Какой то человек встал и подошел посмотреть, о чем один смеется этот странный большой человек. Пьер перестал смеяться, встал, отошел подальше от любопытного и оглянулся вокруг себя.
Прежде громко шумевший треском костров и говором людей, огромный, нескончаемый бивак затихал; красные огни костров потухали и бледнели. Высоко в светлом небе стоял полный месяц. Леса и поля, невидные прежде вне расположения лагеря, открывались теперь вдали. И еще дальше этих лесов и полей виднелась светлая, колеблющаяся, зовущая в себя бесконечная даль. Пьер взглянул в небо, в глубь уходящих, играющих звезд. «И все это мое, и все это во мне, и все это я! – думал Пьер. – И все это они поймали и посадили в балаган, загороженный досками!» Он улыбнулся и пошел укладываться спать к своим товарищам.

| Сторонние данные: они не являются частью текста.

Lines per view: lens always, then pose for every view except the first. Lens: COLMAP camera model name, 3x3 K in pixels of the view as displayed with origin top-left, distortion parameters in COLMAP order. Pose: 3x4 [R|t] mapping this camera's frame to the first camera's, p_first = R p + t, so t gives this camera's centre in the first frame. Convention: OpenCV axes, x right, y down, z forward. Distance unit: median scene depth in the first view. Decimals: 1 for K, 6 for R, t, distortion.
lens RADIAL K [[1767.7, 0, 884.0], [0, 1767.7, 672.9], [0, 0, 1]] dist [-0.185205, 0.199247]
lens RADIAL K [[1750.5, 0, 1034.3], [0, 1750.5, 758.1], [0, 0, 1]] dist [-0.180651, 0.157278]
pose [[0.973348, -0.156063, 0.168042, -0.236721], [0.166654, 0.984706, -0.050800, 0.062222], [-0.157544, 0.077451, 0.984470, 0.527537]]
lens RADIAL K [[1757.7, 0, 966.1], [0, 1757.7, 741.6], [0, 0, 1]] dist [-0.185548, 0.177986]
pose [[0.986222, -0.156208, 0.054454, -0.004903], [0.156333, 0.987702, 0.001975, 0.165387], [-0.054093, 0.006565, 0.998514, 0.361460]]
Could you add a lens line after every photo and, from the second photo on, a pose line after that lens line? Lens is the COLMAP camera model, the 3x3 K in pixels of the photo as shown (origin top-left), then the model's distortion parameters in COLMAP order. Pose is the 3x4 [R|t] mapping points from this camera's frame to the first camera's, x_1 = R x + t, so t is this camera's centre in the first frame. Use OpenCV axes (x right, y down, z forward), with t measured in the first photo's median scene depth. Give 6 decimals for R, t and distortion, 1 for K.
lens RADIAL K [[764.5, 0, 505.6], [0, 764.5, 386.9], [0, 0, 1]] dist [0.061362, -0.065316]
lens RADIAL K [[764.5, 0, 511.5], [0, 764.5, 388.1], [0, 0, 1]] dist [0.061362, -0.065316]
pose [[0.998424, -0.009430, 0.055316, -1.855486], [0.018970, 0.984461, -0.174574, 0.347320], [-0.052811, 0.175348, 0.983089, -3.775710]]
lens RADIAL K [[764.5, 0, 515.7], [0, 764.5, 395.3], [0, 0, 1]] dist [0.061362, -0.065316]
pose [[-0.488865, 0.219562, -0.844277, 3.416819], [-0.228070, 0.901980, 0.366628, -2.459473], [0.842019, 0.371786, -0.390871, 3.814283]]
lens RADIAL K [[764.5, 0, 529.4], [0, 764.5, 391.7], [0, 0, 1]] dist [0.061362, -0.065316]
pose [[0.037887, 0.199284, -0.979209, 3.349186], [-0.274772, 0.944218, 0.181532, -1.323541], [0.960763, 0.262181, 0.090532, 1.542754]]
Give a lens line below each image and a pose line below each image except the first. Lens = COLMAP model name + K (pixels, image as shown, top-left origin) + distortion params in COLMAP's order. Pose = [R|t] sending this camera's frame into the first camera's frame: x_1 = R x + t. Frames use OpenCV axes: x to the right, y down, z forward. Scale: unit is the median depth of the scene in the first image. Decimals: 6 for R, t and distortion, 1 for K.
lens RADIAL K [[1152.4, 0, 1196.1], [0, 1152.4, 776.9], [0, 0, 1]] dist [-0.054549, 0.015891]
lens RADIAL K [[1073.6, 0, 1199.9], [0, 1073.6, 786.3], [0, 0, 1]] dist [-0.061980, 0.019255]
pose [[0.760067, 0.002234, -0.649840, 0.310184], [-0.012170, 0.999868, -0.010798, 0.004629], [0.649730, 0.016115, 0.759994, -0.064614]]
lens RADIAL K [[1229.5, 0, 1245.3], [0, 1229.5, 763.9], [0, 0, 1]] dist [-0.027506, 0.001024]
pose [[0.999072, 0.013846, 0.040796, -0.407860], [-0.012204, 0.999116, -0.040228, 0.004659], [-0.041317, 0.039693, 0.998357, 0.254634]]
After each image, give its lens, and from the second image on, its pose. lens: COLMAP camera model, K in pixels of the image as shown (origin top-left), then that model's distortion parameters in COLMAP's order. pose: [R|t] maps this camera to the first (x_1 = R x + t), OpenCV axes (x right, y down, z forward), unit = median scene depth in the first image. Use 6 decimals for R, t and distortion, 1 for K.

В первых числах октября к Кутузову приезжал еще парламентер с письмом от Наполеона и предложением мира, обманчиво означенным из Москвы, тогда как Наполеон уже был недалеко впереди Кутузова, на старой Калужской дороге. Кутузов отвечал на это письмо так же, как на первое, присланное с Лористоном: он сказал, что о мире речи быть не может.